Task description —
List every line from the one containing "Book -- Basket" through the end of the records as a numbered list, omitting blank lines.

Working data —
Segment Open

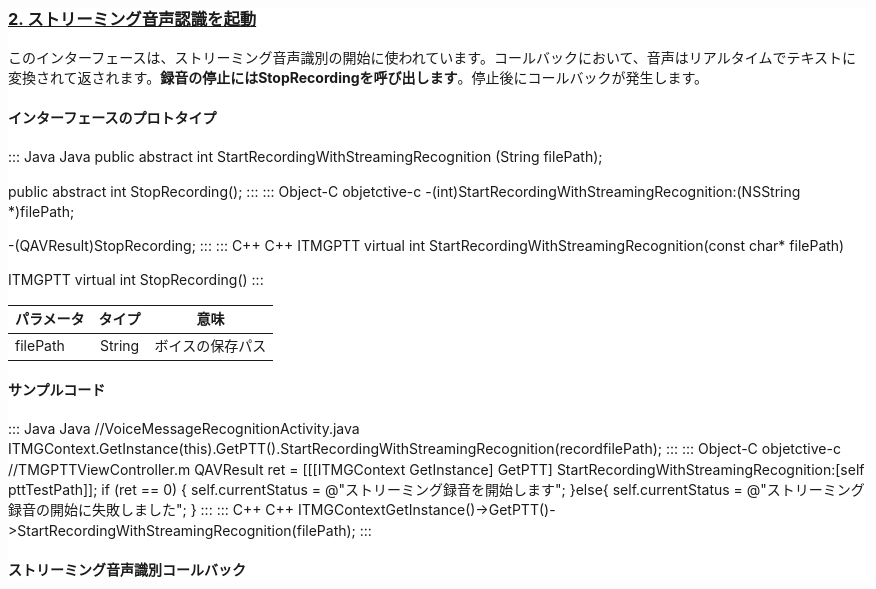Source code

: ### [2. ストリーミング音声認識を起動](id:StartRWSR)

このインターフェースは、ストリーミング音声識別の開始に使われています。コールバックにおいて、音声はリアルタイムでテキストに変換されて返されます。**録音の停止にはStopRecordingを呼び出します**。停止後にコールバックが発生します。

#### インターフェースのプロトタイプ  

<dx-codeblock>
::: Java Java
public abstract int StartRecordingWithStreamingRecognition (String filePath);

public abstract int StopRecording();
:::
::: Object-C objetctive-c
-(int)StartRecordingWithStreamingRecognition:(NSString *)filePath;

-(QAVResult)StopRecording;
:::
::: C++ C++
ITMGPTT virtual int StartRecordingWithStreamingRecognition(const char* filePath) 

ITMGPTT virtual int StopRecording()
:::
</dx-codeblock>


| パラメータ              |  タイプ  | 意味                                                         |
| ----------------- | :----: | ------------------------------------------------------------ |
| filePath          | String | ボイスの保存パス                                               |


####  サンプルコード  

<dx-codeblock>
::: Java Java
//VoiceMessageRecognitionActivity.java
ITMGContext.GetInstance(this).GetPTT().StartRecordingWithStreamingRecognition(recordfilePath);
:::
::: Object-C objetctive-c
//TMGPTTViewController.m
QAVResult ret = [[[ITMGContext GetInstance] GetPTT] StartRecordingWithStreamingRecognition:[self pttTestPath]];
if (ret == 0) {
    self.currentStatus = @"ストリーミング録音を開始します";
}else{
    self.currentStatus = @"ストリーミング録音の開始に失敗しました";
}
:::
::: C++ C++
ITMGContextGetInstance()->GetPTT()->StartRecordingWithStreamingRecognition(filePath);
:::
</dx-codeblock>

#### ストリーミング音声識別コールバック
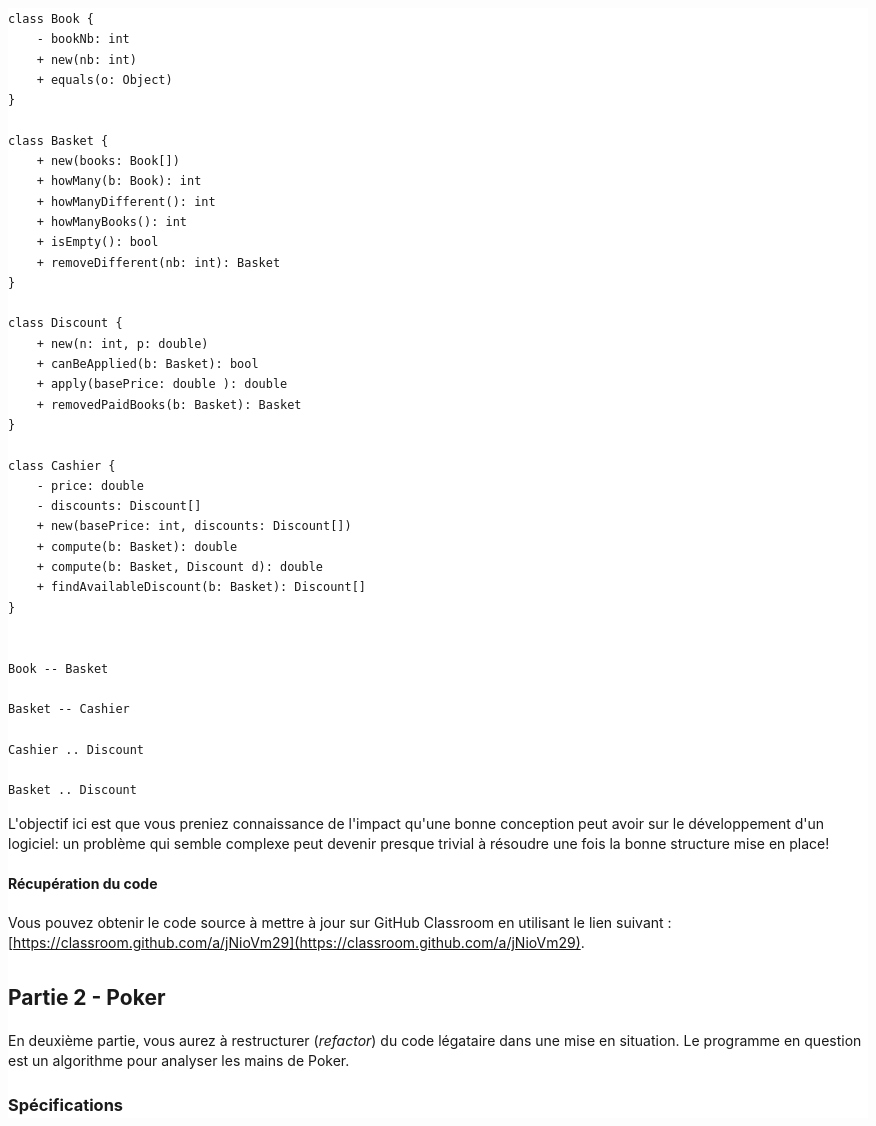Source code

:    class Book {
        - bookNb: int
        + new(nb: int)
        + equals(o: Object)
    }

    class Basket {
        + new(books: Book[])
        + howMany(b: Book): int
        + howManyDifferent(): int
        + howManyBooks(): int
        + isEmpty(): bool
        + removeDifferent(nb: int): Basket
    }

    class Discount {
        + new(n: int, p: double)
        + canBeApplied(b: Basket): bool
        + apply(basePrice: double ): double
        + removedPaidBooks(b: Basket): Basket
    }

    class Cashier {
        - price: double
        - discounts: Discount[]
        + new(basePrice: int, discounts: Discount[])
        + compute(b: Basket): double
        + compute(b: Basket, Discount d): double
        + findAvailableDiscount(b: Basket): Discount[]
    }


    Book -- Basket
    
    Basket -- Cashier
    
    Cashier .. Discount
    
    Basket .. Discount

L'objectif ici est que vous preniez connaissance de l'impact qu'une bonne conception peut avoir sur le développement d'un logiciel: un problème qui semble complexe peut devenir presque trivial à résoudre une fois la bonne structure mise en place!

#### Récupération du code

Vous pouvez obtenir le code source à mettre à jour sur GitHub Classroom en utilisant le lien suivant : [https://classroom.github.com/a/jNioVm29](https://classroom.github.com/a/jNioVm29).

## Partie 2 - Poker

En deuxième partie, vous aurez à restructurer (_refactor_) du code légataire dans une mise en situation. Le programme en question est un algorithme pour analyser les mains de Poker.

### Spécifications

Segment Closed

Task output —
1.     Book -- Basket
2.     Basket -- Cashier
3.     Cashier .. Discount
4.     Basket .. Discount
5. L'objectif ici est que vous preniez connaissance de l'impact qu'une bonne conception peut avoir sur le développement d'un logiciel: un problème qui semble complexe peut devenir presque trivial à résoudre une fois la bonne structure mise en place!
6. #### Récupération du code
7. Vous pouvez obtenir le code source à mettre à jour sur GitHub Classroom en utilisant le lien suivant : [https://classroom.github.com/a/jNioVm29](https://classroom.github.com/a/jNioVm29).
8. ## Partie 2 - Poker
9. En deuxième partie, vous aurez à restructurer (_refactor_) du code légataire dans une mise en situation. Le programme en question est un algorithme pour analyser les mains de Poker.
10. ### Spécifications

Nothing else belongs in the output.